Euro NCAP, die führende europäische Organisation für Fahrzeugsicherheit, plant bis Ende des Jahrzehnts neue Sicherheitssysteme einzuführen, die sich an den Zustand des Fahrers anpassen. Diese Maßnahme zielt darauf ab, das wachsende Misstrauen gegenüber modernen Fahrerassistenzsystemen (ADAS) abzubauen. Gemäß den 2019 verabschiedeten GSR2-Vorschriften müssen alle Neuwagen mit Funktionen wie dem intelligenten Geschwindigkeitsassistenten (ISA) und dem Notbremsassistenten (AEB) ausgestattet sein, doch viele Fahrer empfinden diese Systeme als zu aufdringlich und ablenkend. Dies berichtet Autocar.co.uk berichtet .
Laut einer Umfrage von Thatcham Research fühlen sich zwar 82 % der Fahrer mit ADAS sicherer, aber jeder Vierte empfindet diese Technologien als nervig.
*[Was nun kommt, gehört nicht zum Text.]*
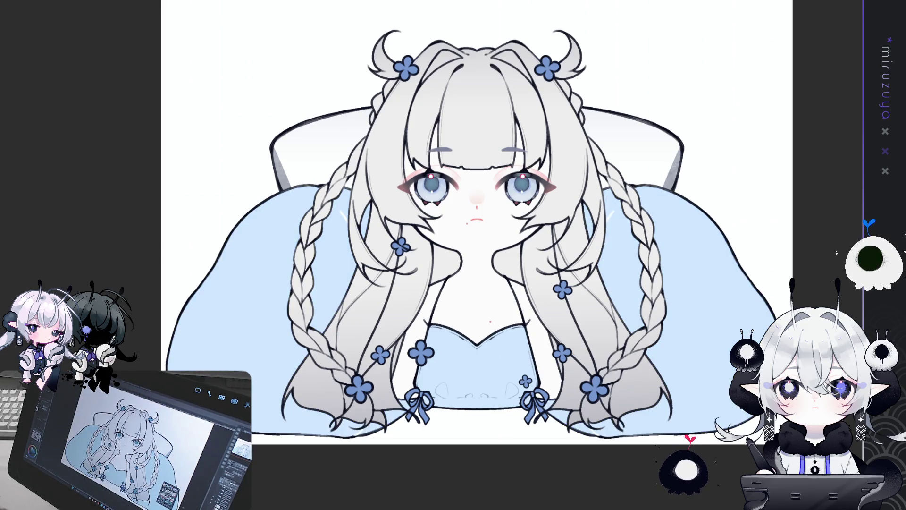
pyautogui.press('ctrl+y')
Der technische Leiter von Euro NCAP, Adriano Palao, betont, dass die Systeme den Zustand des Fahrers verstehen müssen. Wenn der Fahrer beispielsweise aufmerksam auf die Straße schaut, sollte der Spurhalteassistent nicht in die Lenkung eingreifen.
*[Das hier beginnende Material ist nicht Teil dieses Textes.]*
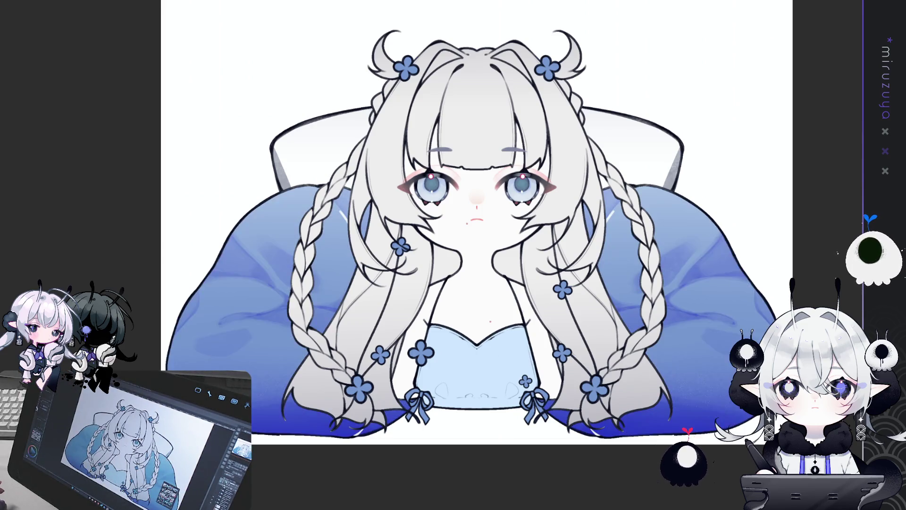
pyautogui.press('ctrl+y')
Der neue Ansatz beinhaltet auch die Unterscheidung des Ablenkungsgrades des Fahrers. Das System sollte bei natürlichen Handlungen wie dem Verringern der Radiolautstärke oder dem Anpassen der Temperatur keine Warnungen ausgeben. Dies stellt sicher, dass sich Fahrer nicht vom System "überwacht" fühlen. Aktuelle Systeme können Müdigkeit oft nicht präzise von Ablenkung unterscheiden, was zu einem Vertrauensverlust führt.
Darüber hinaus arbeitet Euro NCAP daran, Airbags und Sicherheitsgurte intelligenter zu machen. Spezielle Sensoren erfassen Größe und Gewicht des Passagiers und passen die Auslösekraft des Airbags sowie die Gurtspannung individuell an. Dies verringert das Risiko von Verletzungen, die durch die Sicherheitssysteme selbst bei einem Unfall verursacht werden könnten.